Structured page parsing data:
-- Opening Marker --
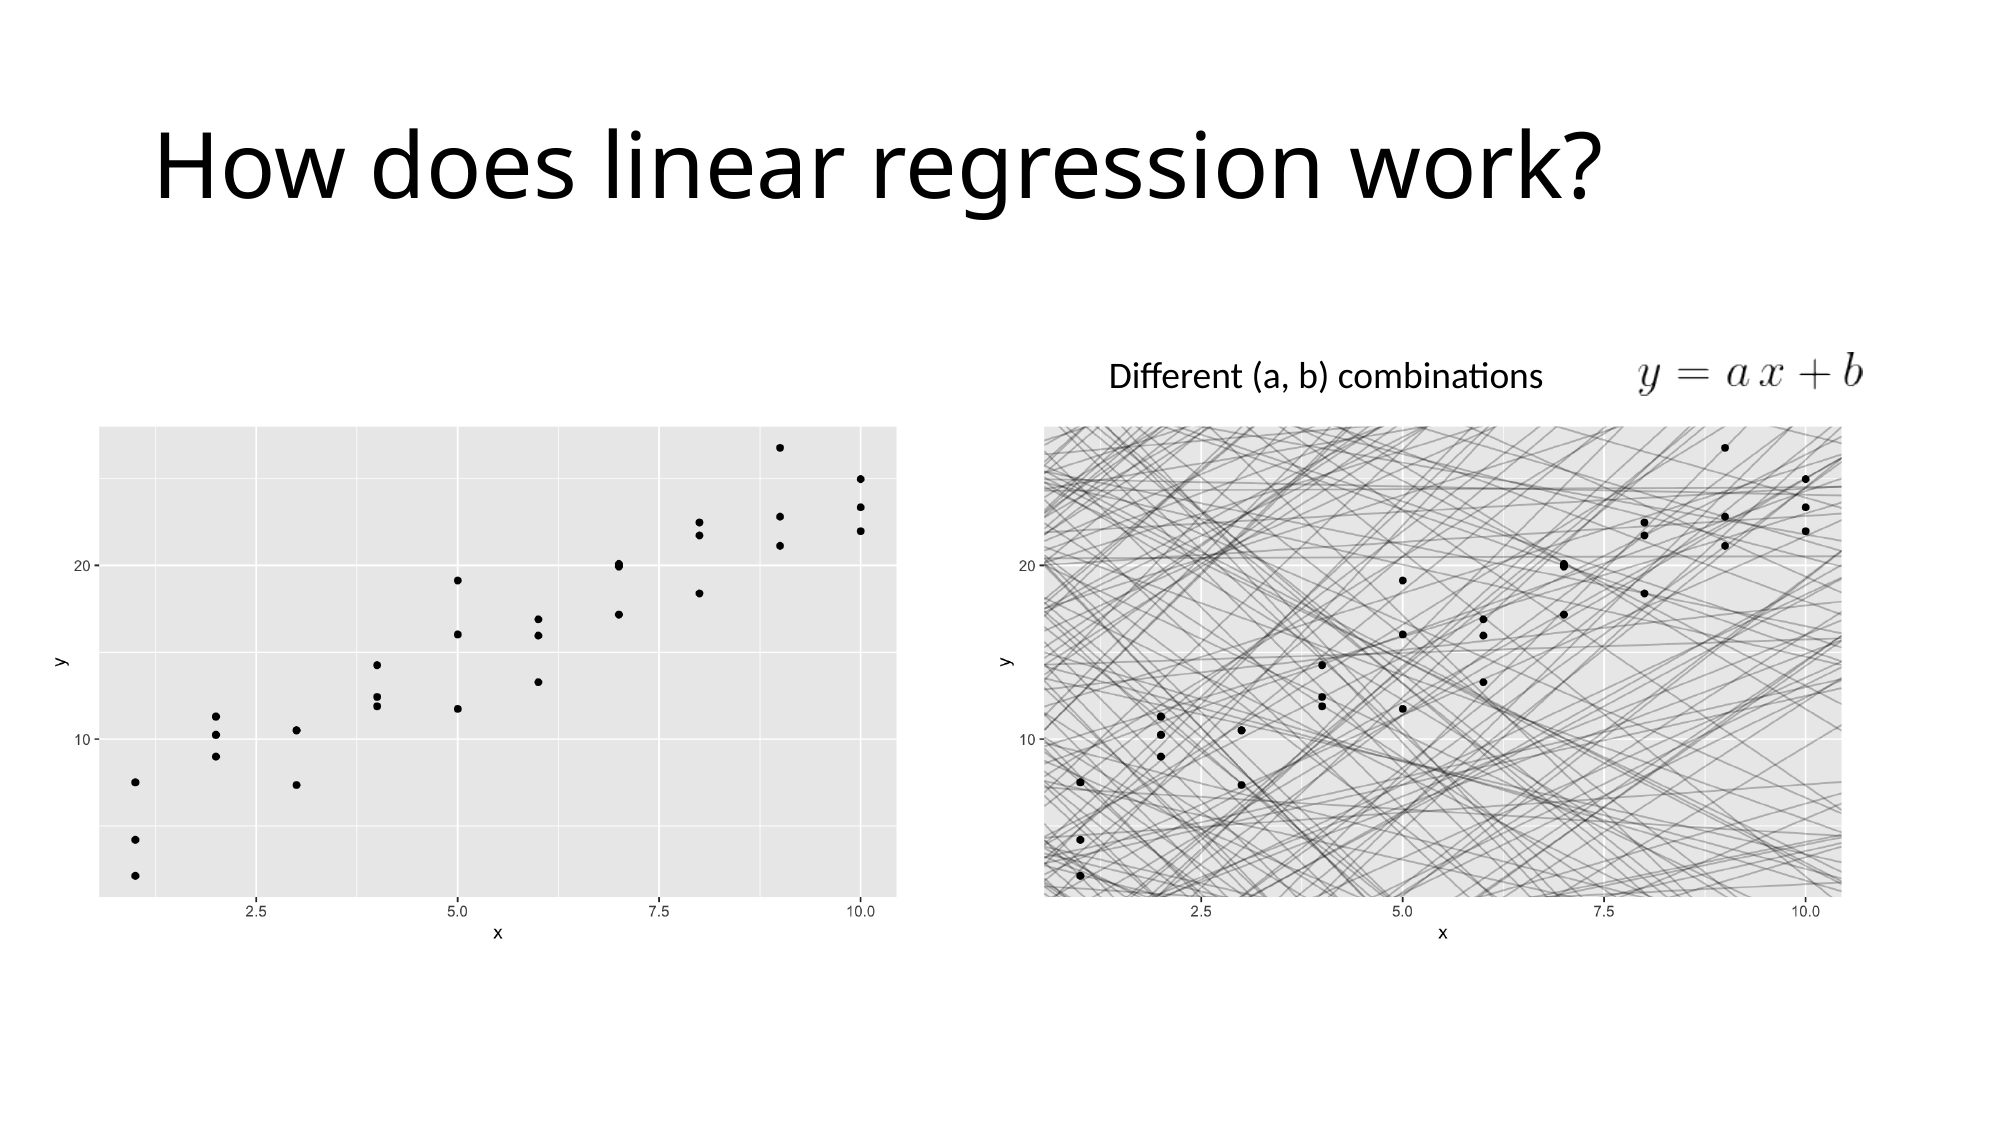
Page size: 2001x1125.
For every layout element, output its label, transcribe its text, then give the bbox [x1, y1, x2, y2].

picture [42, 417, 906, 951]
text_box Different (a, b) combinations [1094, 343, 1560, 404]
picture [987, 417, 1851, 951]
picture [1637, 352, 1863, 397]
title How does linear regression work? [137, 59, 1863, 278]
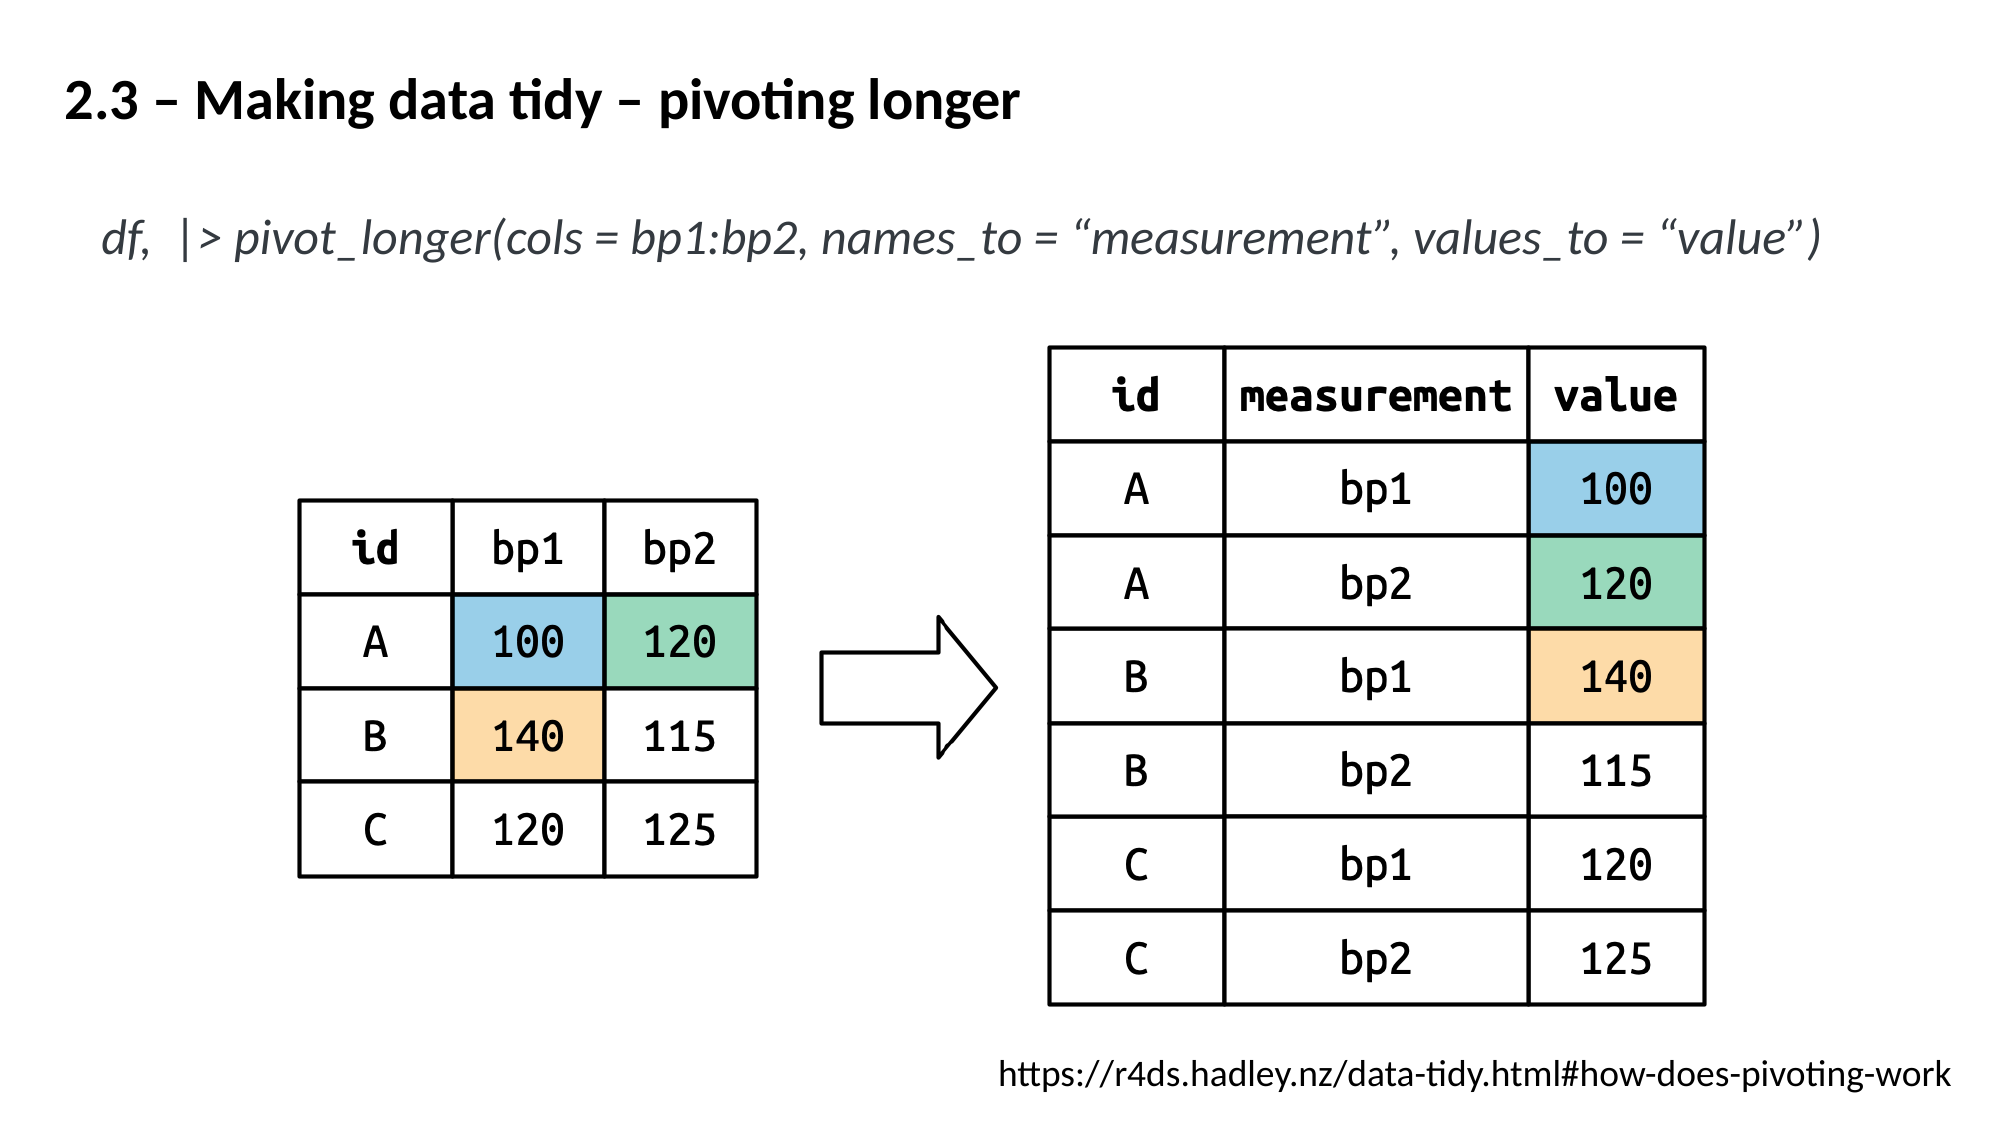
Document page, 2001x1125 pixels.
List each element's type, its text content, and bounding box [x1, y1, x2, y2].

text_box 2.3 – Making data tidy – pivoting longer [50, 53, 1639, 139]
picture [282, 330, 1718, 1020]
text_box df, |> pivot_longer(cols = bp1:bp2, names_to = “measurement”, values_to = “value”) [86, 197, 1922, 272]
text_box https://r4ds.hadley.nz/data-tidy.html#how-does-pivoting-work [983, 1041, 1984, 1101]
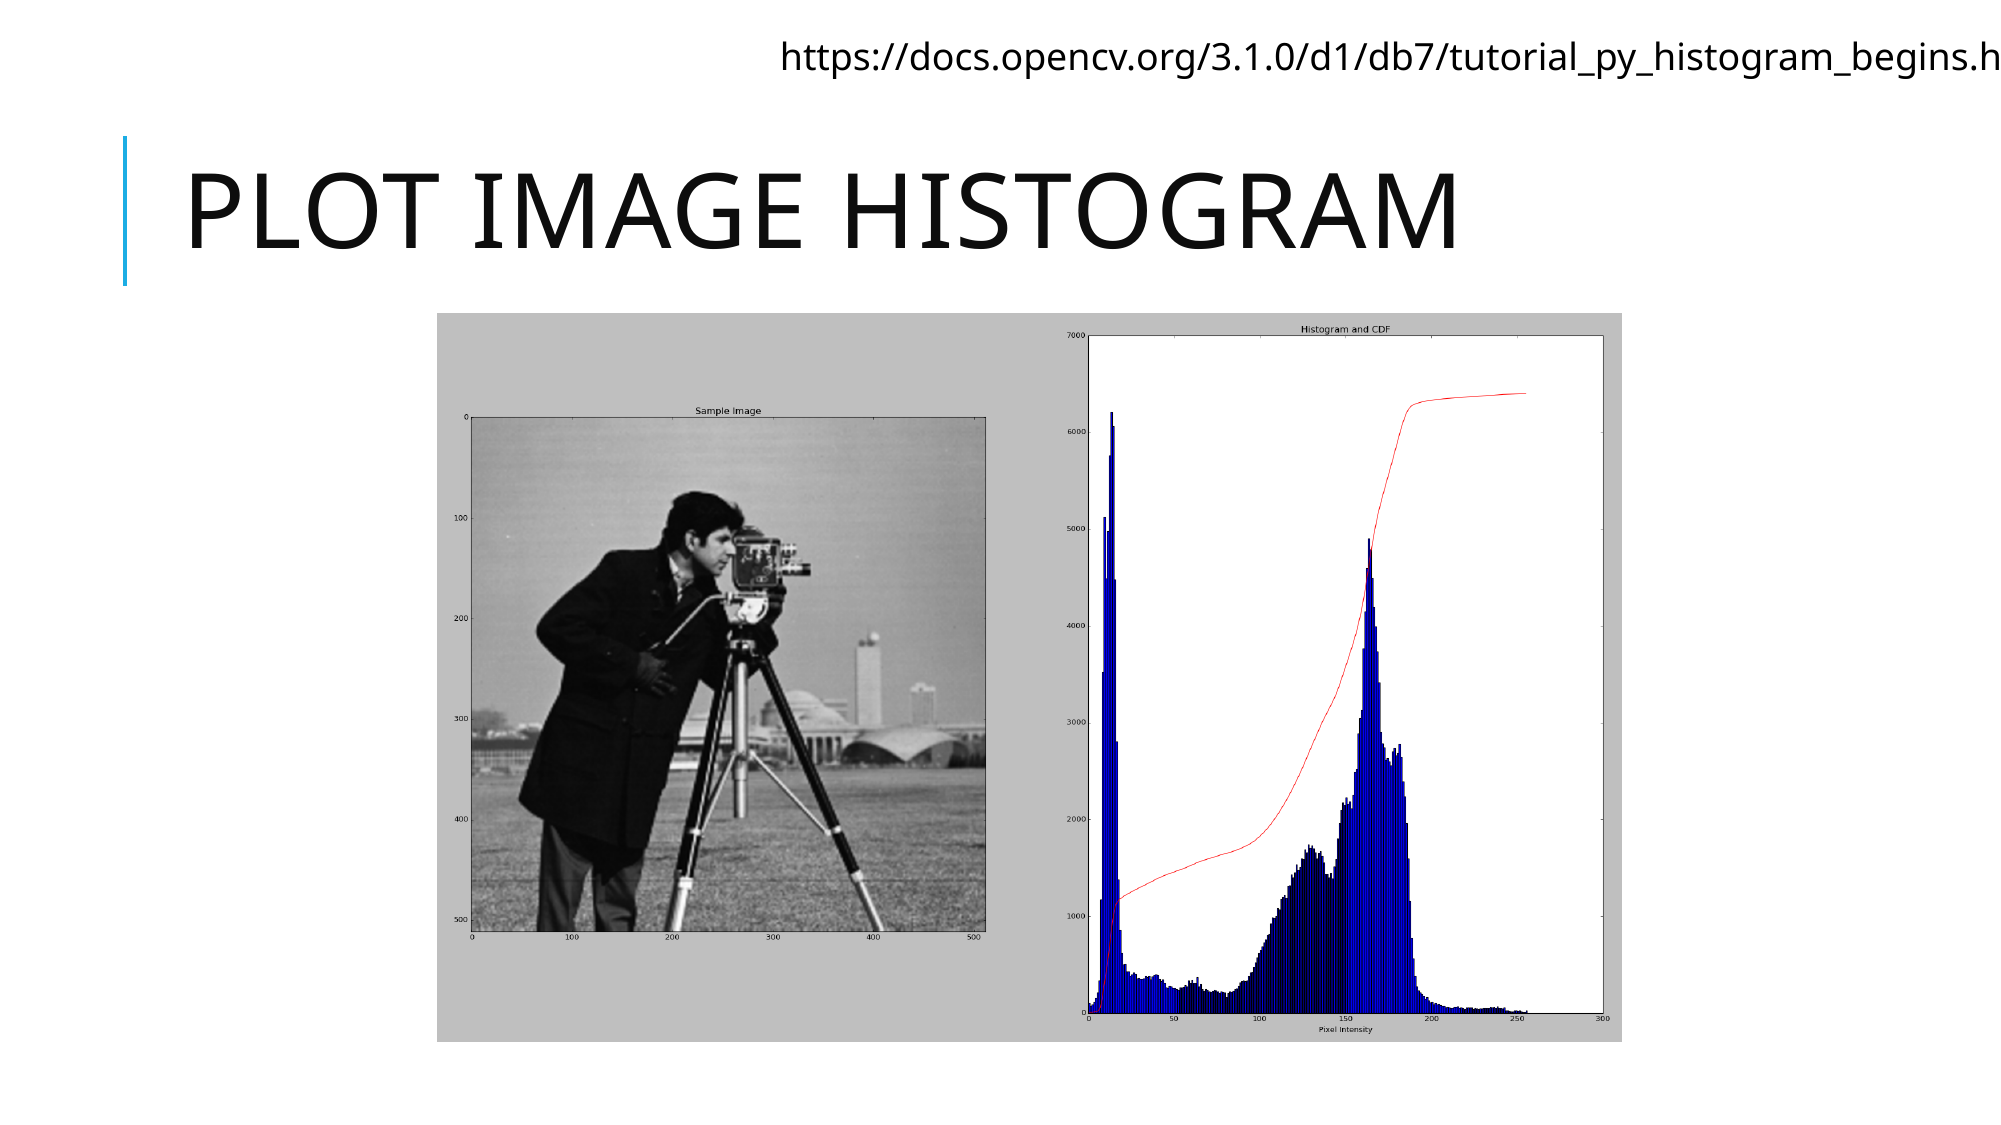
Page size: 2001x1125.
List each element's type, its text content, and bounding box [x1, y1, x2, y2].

text_box https://docs.opencv.org/3.1.0/d1/db7/tutorial_py_histogram_begins.html [764, 25, 2000, 86]
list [437, 312, 1622, 1042]
title Plot Image Histogram [168, 96, 1763, 342]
-- Closing Marker --
- Work instructions -
If a line comes after the line with "Document page, 2001x1125 pixels.", it stays out; print exactly every line from the start of the entries up to and including that line, but no pictures.

- Result of this exercise -
Page size: 2001x1125.
For every layout element, output its label, transcribe its text, then give the bbox [x1, y1, x2, y2].

picture [42, 417, 906, 951]
text_box Different (a, b) combinations [1094, 343, 1560, 404]
picture [987, 417, 1851, 951]
picture [1637, 352, 1863, 397]
title How does linear regression work? [137, 59, 1863, 278]
Document page, 2001x1125 pixels.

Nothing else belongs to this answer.